Все великое флорентийское искусство, от Джотто до кватроченто, обладает свойством поражать своей неожиданной и абсолютной правдивостью. Когда-то это свойство называли красотой. Достаточно одного взгляда на великие работы Джотто или Мазаччо — и человек немеет. Войдя в первый зал галереи Уффици или в капеллу Бранкаччи в церкви Кармине[61], он испытывает ощущение, которое, быть может, даже не ассоциируется с тем, что сегодня принято называть красотой (упоительное сочетание привлекательности и странности): он не в состоянии подобрать слова, чтобы описать то, что видит. Что тут сказать? Это искусство невозможно сравнить ни с чем, а только с ним самим, и в этом смысле оно напоминает архитектуру — непреложный факт, навязанный миру. Достаточно просто рассуждать о красивых картинах Джорджоне, Тициана, Джованни Беллини, даже Пьеро делла Франческа; эти картины уже настолько окутаны легендами, о них столько написано, что они действуют на воображение, подобно волшебным сказкам. А о картинах Джотто или Мазаччо сказать нечего, и это, безусловно, свидетельствует о том, что они по-прежнему представляют собой откровение, явление, до сих пор столь странное и ошеломляющее, что оно способно лишить дара речи — как известие о зачатии Иоанна Крестителя заставило онеметь старого священника Захарию.

Работу над серией фресок в Кармине начал Мазолино; его сменил молодой Мазаччо, а почти через шестьдесят лет после его безвременной смерти Филиппино Липпи закончил эти росписи. Те из них, что созданы Мазолино, исполнены легкого изящества и очарования, а для работы Филиппино Липпи характерна тщательность и точность портретов. Однако участки, расписанные Мазаччо, почти мгновенно выделяются из прочих своим пространственным величием, глубокими, массивными объемами и безжалостной прямотой ви́дения, которая высвечивает картины в воздушной перспективе, словно движущийся луч маяка. Неважно, сколько раз вы видели сцены из «Жития святого Петра» и истории первородного греха, они неизменно вводят вас в состояние оцепенения. В определенной мере оно, без сомнения, вызвано реализмом деталей, отражающих безобразие и ужас человеческого существования: например, дрожащий голый мальчик, собирающийся принять крещение, или полузакрытые, уставшие от созерцания этого мира глаза святого Петра, протягивающего свою старческую руку с подаянием скрюченному калеке, словно сошедшему со страниц «Отверженных» Гюго, или коренастая фигура и широко разинутый, вопящий рот Евы, которую гонят из райского сада. Но этот клинический реализм представляет собой лишь одну сторону правдивости, с которой показан мир, одновременно и прекрасный и грязный, словно озаренный вспышкой молнии или открывшейся за храмовым занавесом, разорвавшимся, когда земля содрогнулась от смерти Христа. Исполненные достоинства фигуры, позы, в которых они застыли в момент важного события, свидетельствуют об осознании, о благоприятном завершении великой драмы Искупления.

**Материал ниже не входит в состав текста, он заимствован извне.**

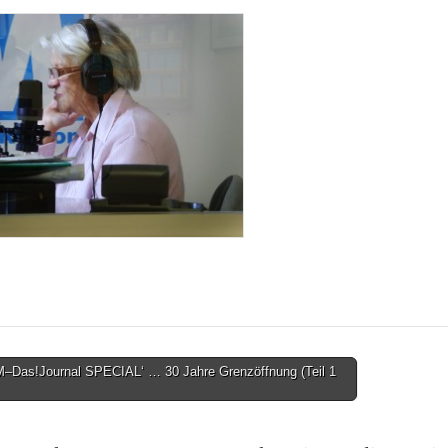
–Das!Journal SPECIAL‘ … 30 Jahre Grenzöffnung (Teil 1
on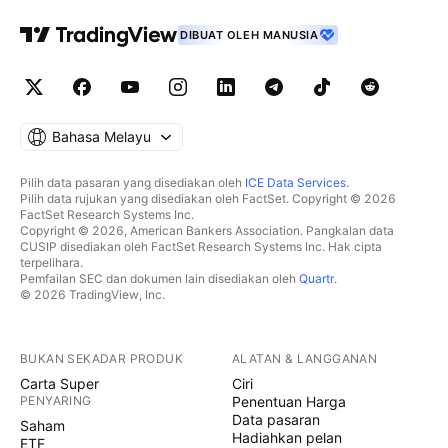
DIBUAT OLEH MANUSIA
Bahasa Melayu
Pilih data pasaran yang disediakan oleh
ICE Data Services
.
Pilih data rujukan yang disediakan oleh FactSet. Copyright © 2026
FactSet Research Systems Inc.
Copyright © 2026, American Bankers Association. Pangkalan data
CUSIP disediakan oleh FactSet Research Systems Inc. Hak cipta
terpelihara.
Pemfailan SEC dan dokumen lain disediakan oleh
Quartr
.
© 2026 TradingView, Inc.
BUKAN SEKADAR PRODUK
ALATAN & LANGGANAN
Carta Super
Ciri
PENYARING
Penentuan Harga
Data pasaran
Saham
Hadiahkan pelan
ETF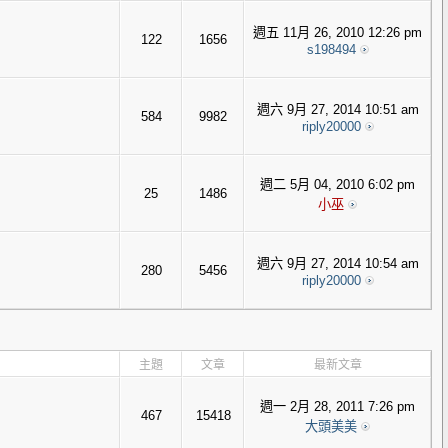
週五 11月 26, 2010 12:26 pm
122
1656
s198494
週六 9月 27, 2014 10:51 am
584
9982
riply20000
週二 5月 04, 2010 6:02 pm
25
1486
小巫
週六 9月 27, 2014 10:54 am
280
5456
riply20000
主題
文章
最新文章
週一 2月 28, 2011 7:26 pm
467
15418
大頭美美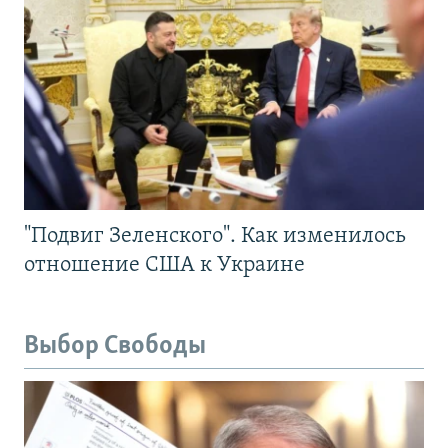
"Подвиг Зеленского". Как изменилось
отношение США к Украине
Выбор Свободы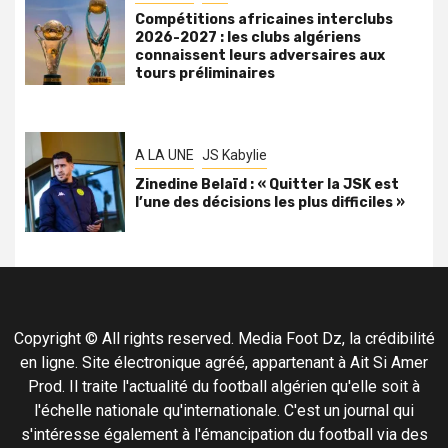
Compétitions africaines interclubs
2026-2027 : les clubs algériens
connaissent leurs adversaires aux
tours préliminaires
A LA UNE
JS Kabylie
Zinedine Belaïd : « Quitter la JSK est
l’une des décisions les plus difficiles »
Copyright © All rights reserved. Media Foot Dz, la crédibilité
en ligne. Site électronique agréé, appartenant à Ait Si Amer
Prod. Il traite l'actualité du football algérien qu'elle soit à
l'échelle nationale qu'internationale. C'est un journal qui
s'intéresse également à l'émancipation du football via des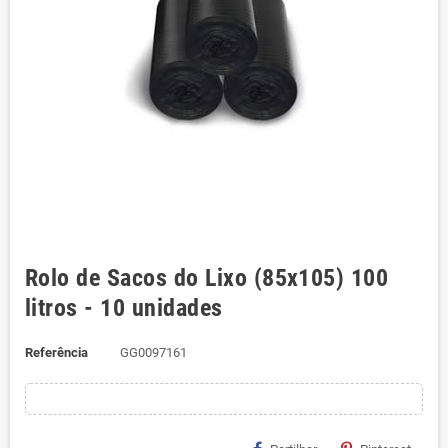
Rolo de Sacos do Lixo (85x105) 100
litros - 10 unidades
Referência
GG0097161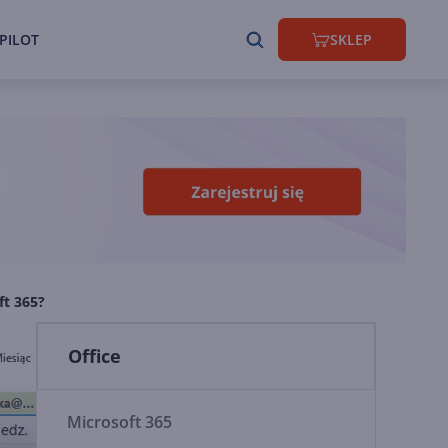
PILOT
SKLEP
ft 365?
Office
Microsoft 365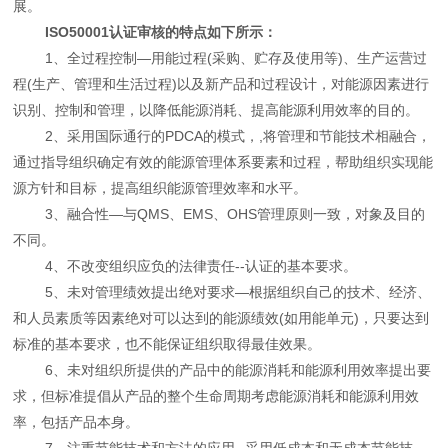
展。
ISO50001认证审核的特点如下所示：
1、全过程控制—用能过程(采购、贮存及使用等)、生产运营过
程(生产、管理和生活过程)以及新产品和过程设计，对能源因素进行
识别、控制和管理，以降低能源消耗、提高能源利用效率的目的。
2、采用国际通行的PDCA的模式，,将管理和节能技术相融合，
通过指导组织确定有效的能源管理体系要素和过程，帮助组织实现能
源方针和目标，提高组织能源管理效率和水平。
3、融合性—与QMS、EMS、OHS管理原则一致，对象及目的
不同。
4、不改变组织应负的法律责任--认证的基本要求。
5、未对管理绩效提出绝对要求—根据组织自己的技术、经济、
和人员素质等因素绝对可以达到的能源绩效(如用能单元)，只要达到
标准的基本要求，也不能保证组织取得最佳效果。
6、未对组织所提供的产品中的能源消耗和能源利用效率提出要
求，但标准提倡从产品的整个生命周期考虑能源消耗和能源利用效
率，包括产品本身。
7、注重节能技术和方法的应用--采用低成本和无成本节能技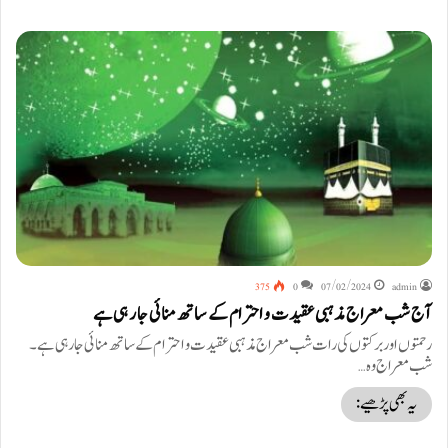
375
0
07/02/2024
admin
آج شب معراج مذہبی عقیدت و احترام کے ساتھ منائی جا رہی ہے
رحمتوں اور برکتوں کی رات شب معراج مذہبی عقیدت و احترام کے ساتھ منائی جا رہی ہے۔
شب معراج وہ…
یہ بھی پڑھیے: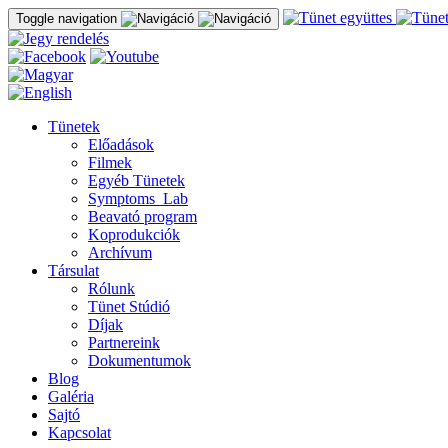
Toggle navigation
Tünetek
Előadások
Filmek
Egyéb Tünetek
Symptoms_Lab
Beavató program
Koprodukciók
Archívum
Társulat
Rólunk
Tünet Stúdió
Díjak
Partnereink
Dokumentumok
Blog
Galéria
Sajtó
Kapcsolat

Точно так же, в обрамлении архитектуры Брунеллески, на изумительной фреске Мазаччо «Троица» в церкви Санта Мария Новелла перед нами возникает суровая картина Вселенной. Стоя в капелле подложной, написанной на стене аркой, поддерживаемой тосканскими колоннами, Бог-Отец, подобный могучему столпу справедливости, держит крест, на котором, раскинув руки, висит его Сын; радом — коленопреклоненные Святая Дева и юный Иоанн Богослов, ауже совсем низко, за аркой, ниже двух огромных ложных коринфских пилястр, стоят на коленях два донатора — муж и веселая пухленькая жена. Святая Дева, зрелая женщина с совершенно обычным лицом, похожая на аббатису, повернувшись к зрителям, делает странный, почти недоуменный жест рукой с раскрытой ладонью; молящийся юный Иоанн, в одежде такой же розовой, как и его щеки, с резкими, словно у рыцаря-крестоносца, чертами лица, повернут к нам в профиль. Здесь, как и в капелле Пацци, не возникает никаких сомнений в том, что весь великий и упорядоченный замысел Природы подчинен единой композиции: в данном случае, Крест служит подмостками, на которых разыгрывается драма Справедливости и Искупления. Эта фреска, с ее неумолимой логикой, играет ту же роль, что и доказательство в философии или математике: равносторонний треугольник вписан в сводчатую фигуру, которая сама вписана в прямоугольник; в центре — вершина треугольника, а вершина всего — голова Бога-Отца, с седой бородой и безжалостными серыми глазами. Стоя в одеянии цвета полуночного неба, Он являет собой аксиому, самоочевидную основную теорему, из которой неизбежно следует все остальное, и именно Он удерживает все на должном месте и на должном расстоянии.